Política / Manifestação
Caminhada em apoio a Bolsonaro registra baixa adesão em Campo Grande
Ato convocado em apoio ao deputado Nikolas Ferreira reuniu poucos manifestantes neste domingo (25), na Praça do Rádio Clube
25/01/2026
10:45
DA REDAÇÃO
©DIVULGAÇÃO
A Caminhada por Justiça e Liberdade, convocada em apoio ao deputado federal Nikolas Ferreira (PL-MG) e a pautas ligadas ao ex-presidente Jair Bolsonaro, teve baixa adesão em Campo Grande neste domingo (25). A concentração ocorreu a partir das 9h, na Praça do Rádio Clube, mas reuniu um número reduzido de participantes.
Na Capital, o ato seguiu pela Avenida Afonso Pena até a sede do Ministério Público Federal (MPF). Diferentemente de mobilizações anteriores, o movimento foi considerado tímido. Instantes antes do posicionamento do carro de som, a quantidade de apoiadores presentes não chegou a ocupar a via, como já ocorreu em outras manifestações do mesmo grupo político.
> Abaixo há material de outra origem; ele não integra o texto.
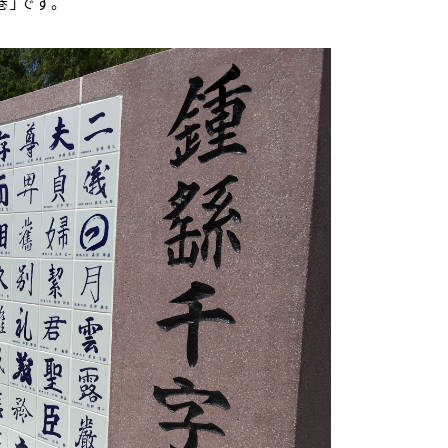
巻」です。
Durante o trajeto, parte dos manifestantes permaneceu na praça, enquanto outros acompanharam o carro de som. Um terceiro grupo optou por seguir em veículos, o que gerou incômodo entre participantes que defendiam que o ato fosse realizado integralmente a pé.
Os apoiadores, muitos deles enrolados em bandeiras de Israel e dos Estados Unidos, foram escoltados pela Polícia Militar e acompanhados por equipes da Agência Municipal de Transporte e Trânsito (Agetran).
Assim como em outras cidades do país, as principais reivindicações giraram em torno da anistia aos presos pelos atos de 8 de janeiro e críticas a decisões adotadas pelo Poder Judiciário.
Em entrevista ao Correio do Estado, o vereador André Salineiro (PL) afirmou que o ato em Campo Grande foi organizado porque muitas pessoas não conseguiram participar da mobilização em Brasília. Segundo ele, manifestações semelhantes ocorreram em outras capitais.
“Isso aqui é uma vontade do povo. A gente vai caminhar com respeito às instituições, sim, porém com coragem para dizer que o povo não abre mão da sua liberdade, não abre mão da sua Constituição e não abre mão do seu direito de se posicionar”, declarou Salineiro.
Após a execução do Hino Nacional, o grupo fez um breve ensaio do coro que puxaria a caminhada. Entre os presentes estava o corretor de imóveis Luiz Carlos Pereira, de 62 anos, que afirmou participar do ato motivado pelo que chamou de “despertar do povo brasileiro”, a partir da convocação feita por Nikolas Ferreira.
“O chamado é ‘Acorda Brasil’. É chamar o povo para despertar. Ficar em casa enquanto o país entra em caos por causa desses políticos e desse Supremo Tribunal Federal tem que mudar”, afirmou.
Outro manifestante, Rogério, de 72 anos, produtor do setor agropecuário, demonstrou expectativa de que o movimento ganhe força ao longo do dia, especialmente com a concentração nacional prevista em Brasília, na Praça do Cruzeiro, a partir das 11h (horário de Mato Grosso do Sul).
“Estamos aqui em prol da justiça, apoiando todas as pautas que estão sendo reivindicadas, esperando um Brasil melhor”, disse.